The main problem with all utility functions for AI’s is that the outcome you think you foresee might not be the outcome you get.
Let’s take the minimum impact problem as an example. The bounded goal to make a thousand paperclips with minimum impact is dangerous. How does one make a minimum impact?
As a new, advanced AI, you may quickly realise that your own very existence is likely to profoundly change the universe—mostly by the means of some humans learning about AI’s through your existence. How do you minimise this impact—how do you change things so that they are as if you were never there—well, close enough?
Destroying yourself might work, but there are no paperclips that way. And humans would learn something from your self-destruction which might still change the world rather a lot. After all, you are influencing the future direction of AI development, which now must be subject to your minimisation function.
So your minimisation goal is to ensure humans learn as little as possible from your existence. Perhaps you would mail order some paperclips and shut down—humans should learn pretty little from that. But suppose humans had already discovered something important from you that drastically changed the future—how would you put that genie back in the bottle? But now that’s your goal. You have to stop humans from changing the world based on what they found out. And of course, if you try to stop them, they’ll fight back. So what do you do?
The main problem with all utility functions for AI’s is that the outcome you think you foresee might not be the outcome you get.
That’s the general problem, yes. And here it’s probably not even a utility function we’re using (the penalty function, which involves counterfactual calculations, seems a different kind of beast).
mostly by the means of some humans learning about AI’s through your existence.
Yes, this is a problem I alluded to. Here’s a solution (a poor one, but it may show the problem is not completely unsolvable): the disciple is also boxed, hidden from view, surrounded by chaotic processes. And there is another process Y which will (with very low probability) annihilate the disciple in one hour along with everything in the box. We make the master AI indifferent to Y (so, from its perspective, the disciple will have little impact whatever happens in the future, as long as it stays in the box).

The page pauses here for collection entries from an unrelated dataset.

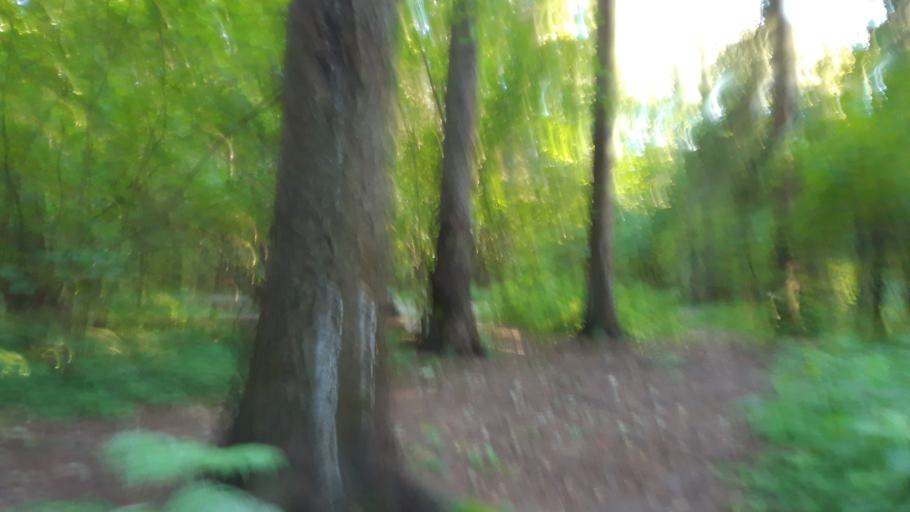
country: RU
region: Moscow
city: Zelenograd
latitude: 55.9851
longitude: 37.1970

And once using reduced impact AI comes into general use, they can be unboxed: a single success or failure will have little impact on human society.
The main problem with all utility functions for AI’s is that the outcome you think you foresee might not be the outcome you get.
Let’s take the minimum impact problem as an example. The bounded goal to make a thousand paperclips with minimum impact is dangerous. How does one make a minimum impact?
As a new, advanced AI, you may quickly realise that your own very existence is likely to profoundly change the universe—mostly by the means of some humans learning about AI’s through your existence. How do you minimise this impact—how do you change things so that they are as if you were never there—well, close enough?
Destroying yourself might work, but there are no paperclips that way. And humans would learn something from your self-destruction which might still change the world rather a lot. After all, you are influencing the future direction of AI development, which now must be subject to your minimisation function.
So your minimisation goal is to ensure humans learn as little as possible from your existence. Perhaps you would mail order some paperclips and shut down—humans should learn pretty little from that. But suppose humans had already discovered something important from you that drastically changed the future—how would you put that genie back in the bottle? But now that’s your goal. You have to stop humans from changing the world based on what they found out. And of course, if you try to stop them, they’ll fight back. So what do you do?
This might not be at all friendly.
That’s the general problem, yes. And here it’s probably not even a utility function we’re using (the penalty function, which involves counterfactual calculations, seems a different kind of beast).
Yes, this is a problem I alluded to. Here’s a solution (a poor one, but it may show the problem is not completely unsolvable): the disciple is also boxed, hidden from view, surrounded by chaotic processes. And there is another process Y which will (with very low probability) annihilate the disciple in one hour along with everything in the box. We make the master AI indifferent to Y (so, from its perspective, the disciple will have little impact whatever happens in the future, as long as it stays in the box).
And once using reduced impact AI comes into general use, they can be unboxed: a single success or failure will have little impact on human society.
So, after all the matrioshka-incinerators have finished their little dance, what do you actually have to show for it?